Martin Schwalb und der HSV Handball, das ist fast so eng verbunden wie die Elbe mit Hamburg: Dort hat er ab 2005 seine schönsten Stunden erlebt und seine tragischsten. Zweimal Pokalsieger, 2011 deutscher Meister, 2013 der größte Triumph mit dem Sieg in der Champions League - und nicht mal ein Jahr später der Absturz, der für Schwalb auf der Intensivstation endete. Nachdem die Hamburger im Achtelfinale der Champions League ausgeschieden waren, kündigte Mäzen Andreas Rudolph im Hamburger Abendblatt seinen Rückzug an, mal wieder: "Wir haben die falschen Spieler, den falschen Trainer. Ich mache den Laden jetzt dicht." Der Lizenzverlust drohte wegen des fehlenden Geldes, Gehälter wurden nicht gezahlt, und einen wie Schwalb, der schon als Geschäftsführer und Präsident in Hamburg gewirkt hatte, sich auch aus Marketing und Kommunikation nicht heraushielt, nahm das mit. Als man Schwalb später über die geplante Trennung von ihm als Trainer informierte, erlitt er einen Herzinfarkt. Per Hubschrauber ging es ins Krankenhaus, fast vier Stunden wurde Schwalb operiert.

"Es gab damals Vereine, die wollten mit mir in die Reha gehen", erzählte er nun in Mannheim, doch er lebte erstmal abseits der großen Handballbühne weiter, mit umgekrempeltem Lebensstil; ohne Zigaretten. "Ich rauche nicht mehr. Ich trinke ab und zu ein Gläschen Wein, das darf ich noch", sagte Schwalb: "Ihr braucht euch um mich keine Sorgen zu machen." Und noch etwas ließ der ehemalige Weltklasse-Linkshänder die anwesenden Medienvertreter wissen: "Ich habe jeden Tag Handball gelebt, ich habe so viele Handballspiele gesehen wie hier keiner im Raum." Es sollte niemand auf die Idee kommen, zu fragen, warum ein ambitionierter Klub wie die Rhein-Neckar Löwen einen Trainer holt, der seit fast sechs Jahren kein Team mehr geleitet hat. Schwalb gilt immer noch als Hochkaräter.
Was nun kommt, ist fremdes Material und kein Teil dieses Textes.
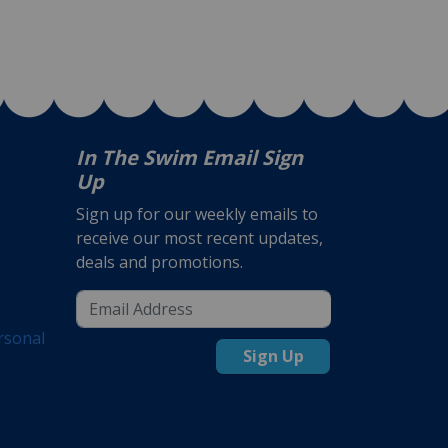
In The Swim Email Sign
Up
Sign up for our weekly emails to
receive our most recent updates,
deals and promotions.
rsonal
Sign Up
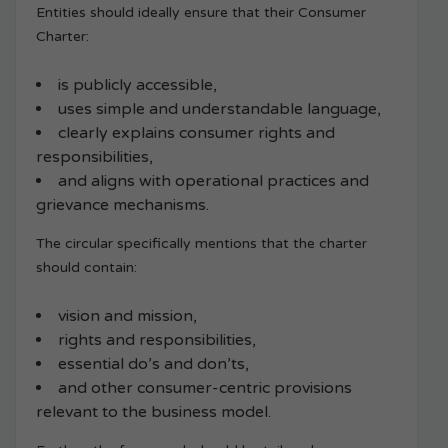
Entities should ideally ensure that their Consumer
Charter:
is publicly accessible,
uses simple and understandable language,
clearly explains consumer rights and
responsibilities,
and aligns with operational practices and
grievance mechanisms.
The circular specifically mentions that the charter
should contain:
vision and mission,
rights and responsibilities,
essential do’s and don’ts,
and other consumer-centric provisions
relevant to the business model.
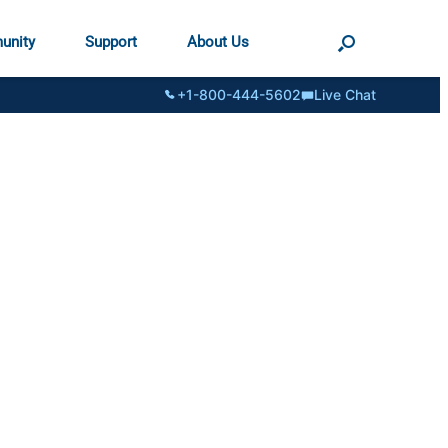
unity
Support
About Us
+1-800-444-5602
Live Chat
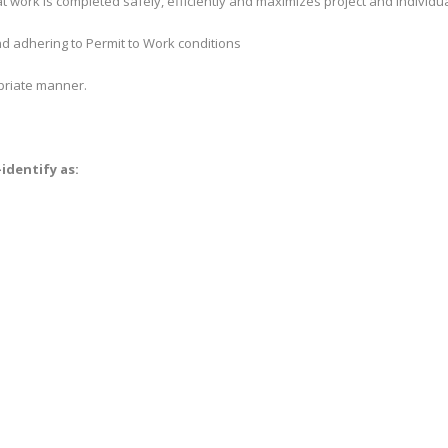
at work is completed safely, efficiently and maximizes project and individu
d adhering to Permit to Work conditions
priate manner.
identify as:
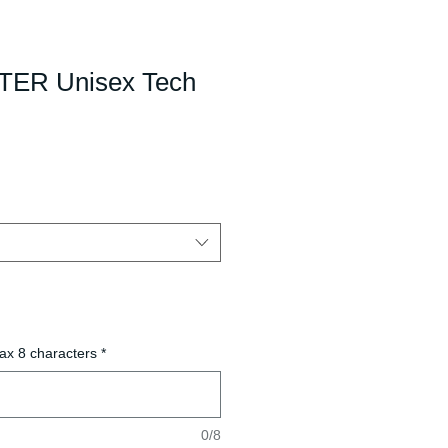
ER Unisex Tech
ax 8 characters
*
0/8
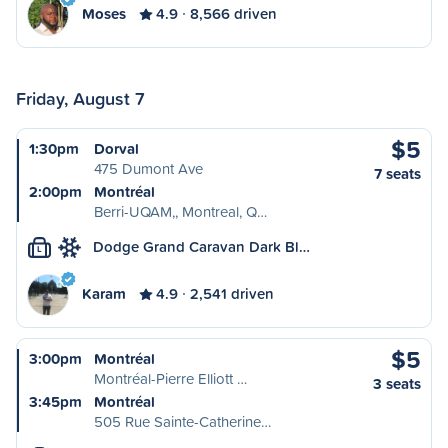
Moses
4.9
8,566 driven
Friday, August 7
$5
1:30pm
Dorval
475 Dumont Ave
7 seats
2:00pm
Montréal
Berri-UQAM,, Montreal, Q…
Dodge Grand Caravan Dark Bl…
L
Karam
4.9
2,541 driven
$5
3:00pm
Montréal
Montréal-Pierre Elliott …
3 seats
3:45pm
Montréal
505 Rue Sainte-Catherine…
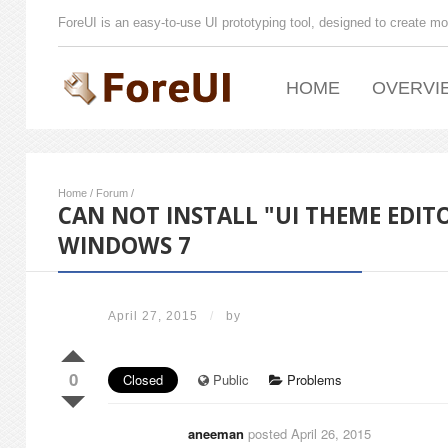
ForeUI is an easy-to-use UI prototyping tool, designed to create mo
HOME
OVERVI
Home
/
Forum
/
CAN NOT INSTALL "UI THEME EDITO
WINDOWS 7
April 27, 2015
/
by
0
Closed
Public
Problems
aneeman
posted April 26, 2015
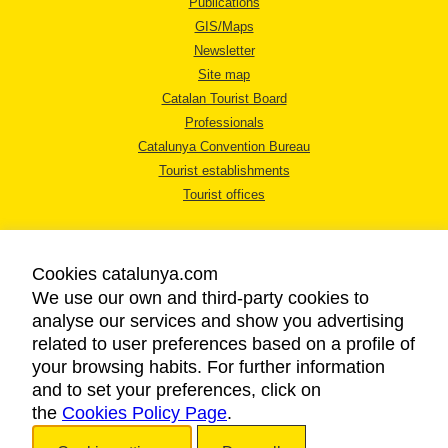
Publications
GIS/Maps
Newsletter
Site map
Catalan Tourist Board
Professionals
Catalunya Convention Bureau
Tourist establishments
Tourist offices
Cookies catalunya.com
We use our own and third-party cookies to
analyse our services and show you advertising
LEGAL NOTICE
related to user preferences based on a profile of
PRIVACY POLICY
your browsing habits. For further information
COOKIES POLICY
and to set your preferences, click on
the
Cookies Policy Page
ACCESSIBILITY
.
Tatsächlich ist er in den vergangenen Jahren in der Szene präsent gewesen: zuletzt als Vizepräsident des finanziell neu aufgestellten Zweitligisten HSV Handball, dem er weiter im Herzen verbunden bleiben will, außerdem als TV-Experte beim TV-Sender Sky. "Er ist so nah dran am Thema Handball wie kein anderer", versicherte Oliver Roggisch, der bei den Löwen als sportlicher Leiter agiert und eine Autoritätsperson als Trainer suchte. Schwalb selber verriet, er habe früher schon Angebote von Vereinen bekommen, aber eben jetzt erst das richtige. Auch in diversen Phasen der Bundestrainer-Suche war immer wieder sein Name gefallen; dem Vernehmen nach verbindet ihn mit dem DHB-Vizepräsidenten Bob Hanning aber keine große Freundschaft. "Stand heute und jetzt ist mir diese Aufgabe viel lieber", sagte Schwalb über den Posten in Mannheim: "Ich habe so Bock auf die Bank, das könnt ihr euch gar nicht vorstellen. Das ist bei mir in der DNA drin."

Seine Leidenschaft kann die Mannschaft auf jeden Fall gebrauchen; nach dem Abschied von Meister-Trainer Nikolaj Jacobsen fand das Team mit dem jungen Andresson nie richtig zusammen, einzelne Akteure blieben weit hinter ihrer Normalform zurück. In der Liga ist die Mannschaft auf Rang sechs abgerutscht, die neue Realität nach zwei Meisterschaften 2016 und 2017. Schwalbs Amt in Hamburg als Vizepräsident ruht übrigens, in der Hansestadt nahm man seine Entscheidung positiv auf, auch mit dem ein oder anderen Hintergedanken. Marc Evermann, Präsident des HSV Hamburg, sagte dem Hamburger Abendblatt: "Wir werden weiter von seinem Netzwerk profitieren, das in Mannheim noch wachsen wird. Und möglicherweise ergeben sich dabei neue Kooperationsmodelle für uns."